Insights Into to the KX (X = Cl, Br, I) Adsorption‐Assisted Stabilization of CsPbI2Br Surface

Despite the excellent optoelectronic properties, organic‐inorganic hybrid perovskite solar cells (PSCs) still present significant challenges in terms of ambient stability. CsPbI2Br, a member of all‐inorganic perovskites, may respond to this challenge because of its inherent high stability against light, moisture, and heat, and therefore has gained tremendous attraction recently. However, the practical application of CsPbI2Br is still impeded by the notorious phenomenon of photoinduced halide segregation. Herein, by applying first‐principles calculations, the stability, electronic structure, defect properties, and ion‐diffusion properties of the stoichiometric CsPbI2Br (110) surface and that with the adsorption of KX (X = Cl, Br, I) are systematically investigated. It is found that the adsorbed KX can serve as an external substitute of the halogen vacancies on the surface, therefore inhibiting halogen segregation and improving the stability of the CsPbI2Br surface.

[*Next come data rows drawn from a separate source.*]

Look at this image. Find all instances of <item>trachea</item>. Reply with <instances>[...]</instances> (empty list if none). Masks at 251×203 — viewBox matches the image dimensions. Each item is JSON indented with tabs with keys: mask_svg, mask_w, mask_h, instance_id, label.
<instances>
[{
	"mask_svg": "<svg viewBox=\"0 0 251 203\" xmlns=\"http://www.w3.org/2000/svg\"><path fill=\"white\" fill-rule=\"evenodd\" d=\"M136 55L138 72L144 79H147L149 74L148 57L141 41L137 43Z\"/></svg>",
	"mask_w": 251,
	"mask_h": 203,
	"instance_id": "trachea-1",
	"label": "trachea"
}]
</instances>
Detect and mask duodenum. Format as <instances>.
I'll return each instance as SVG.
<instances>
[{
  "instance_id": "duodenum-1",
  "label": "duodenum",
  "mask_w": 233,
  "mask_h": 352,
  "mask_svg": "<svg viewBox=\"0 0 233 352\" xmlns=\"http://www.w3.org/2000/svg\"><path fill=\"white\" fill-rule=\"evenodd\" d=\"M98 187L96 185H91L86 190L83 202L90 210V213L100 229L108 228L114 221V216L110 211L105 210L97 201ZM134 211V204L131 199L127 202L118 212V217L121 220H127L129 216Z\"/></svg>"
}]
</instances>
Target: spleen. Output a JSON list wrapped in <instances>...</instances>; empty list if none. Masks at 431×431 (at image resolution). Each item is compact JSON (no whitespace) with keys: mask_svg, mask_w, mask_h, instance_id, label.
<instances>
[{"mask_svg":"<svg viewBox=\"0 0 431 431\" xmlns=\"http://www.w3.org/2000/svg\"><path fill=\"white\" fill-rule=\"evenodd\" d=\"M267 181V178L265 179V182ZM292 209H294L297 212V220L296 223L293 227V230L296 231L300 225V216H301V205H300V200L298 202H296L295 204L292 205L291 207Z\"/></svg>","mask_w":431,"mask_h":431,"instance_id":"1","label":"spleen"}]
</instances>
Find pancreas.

The KX can also eliminate deep‐level defect states caused by antisites, thereby contributing to the promoted optoelectronic properties of CsPbI2Br. The mechanistic understanding of surface passivation in this work can lay the foundation for the future design of CsPbI2Br PSCs with optimized optoelectronic performance. The adsorbed KX can serve as an external substitute of the halogen vacancies on the surface, therefore inhibiting halogen segregation and improving the stability of the CsPbI2Br surface. The KX can also eliminate deep‐level defect states caused by antisites, thereby contributing to the promoted optoelectronic properties of CsPbI2Br.